## PROBLEM
Restate each record below word for word, skipping images.

◆ ◆ ◆ ◆ ◆

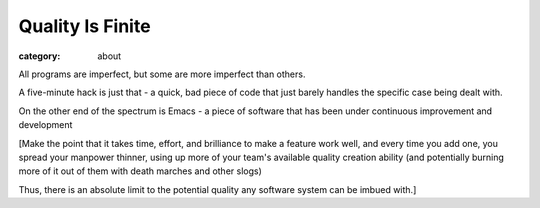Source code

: Quality Is Finite
=================

:category: about

All programs are imperfect, but some are more imperfect than others.

A five-minute hack is just that - a quick, bad piece of code that just barely
handles the specific case being dealt with.

On the other end of the spectrum is Emacs - a piece of software that has been
under continuous improvement and development

[Make the point that it takes time, effort, and brilliance to make a feature
work well, and every time you add one, you spread your manpower thinner, using
up more of your team's available quality creation ability (and potentially
burning more of it out of them with death marches and other slogs)

Thus, there is an absolute limit to the potential quality any software system
can be imbued with.]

◆ ◆ ◆ ◆ ◆

## EXERCISE RESULT
Source code

: Quality Is Finite
=================

:category: about

All programs are imperfect, but some are more imperfect than others.

A five-minute hack is just that - a quick, bad piece of code that just barely
handles the specific case being dealt with.

On the other end of the spectrum is Emacs - a piece of software that has been
under continuous improvement and development

[Make the point that it takes time, effort, and brilliance to make a feature
work well, and every time you add one, you spread your manpower thinner, using
up more of your team's available quality creation ability (and potentially
burning more of it out of them with death marches and other slogs)

Thus, there is an absolute limit to the potential quality any software system
can be imbued with.]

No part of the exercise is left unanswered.